See that’s why you don’t have spreading in the schools and teachers getting infected, your building is 10% full. The size of the district is not a helpful number except as a denominator there to tell how vacant the place is. Teachers only get sick if 1 of the 2 kids in that room can transmit and they’re not taking the right precautions (open windows/ air flow / masks).

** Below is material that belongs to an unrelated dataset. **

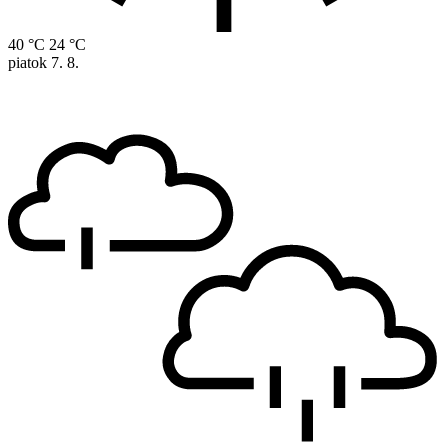
40 °C
24 °C
piatok
7. 8.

Open doors but not windows. I have my 30 desks arranged into 10 pods. They get sprayed after anyone sits there and left to dry. There's a one hour minimum between kids sitting at the same desk,but more likely three hours. Not enough on its own but it allows me to let the disinfectant air dry. I'm wearing a mask and there is a small plexiglass divider but it really doesn't do anything. I'm also fortunate to teach seniors who are least likely to be coming on campus. 

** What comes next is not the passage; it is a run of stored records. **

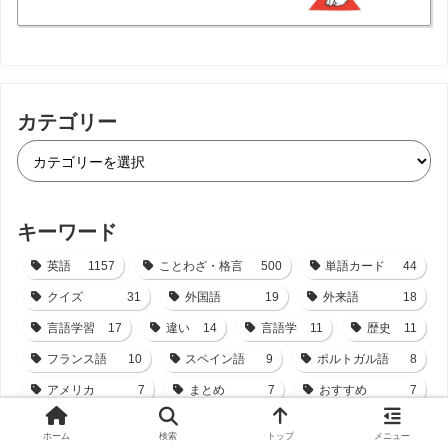
カテゴリー
キーワード
英語
1157
ことわざ・格言
500
単語カード
44
クイズ
31
外国語
19
外来語
18
言語学習
17
違い
14
言語学
11
歴史
11
フランス語
10
スペイン語
9
ポルトガル語
8
アメリカ
7
まとめ
7
おすすめ
7
意味・語源
5
南米
5
イタリア語
4
ホーム
検索
トップ
メニュー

My biggest risk is coaching. All the golf facilities are running at full capacity and we are mixed with the public. 

And paperwork. We're continuously contact tracing. I can report exactly where everyone has sat in every class this year. I can tell you who followed who at a certain location on the range. Which players played together in practice rounds or tournament. I know who I've been in close contact with day by day. Bloody pain in the arse. 

I've met virtually with two coaches who have had players test positive and don't want the experience. The records that the health officials and our district want is a full time job.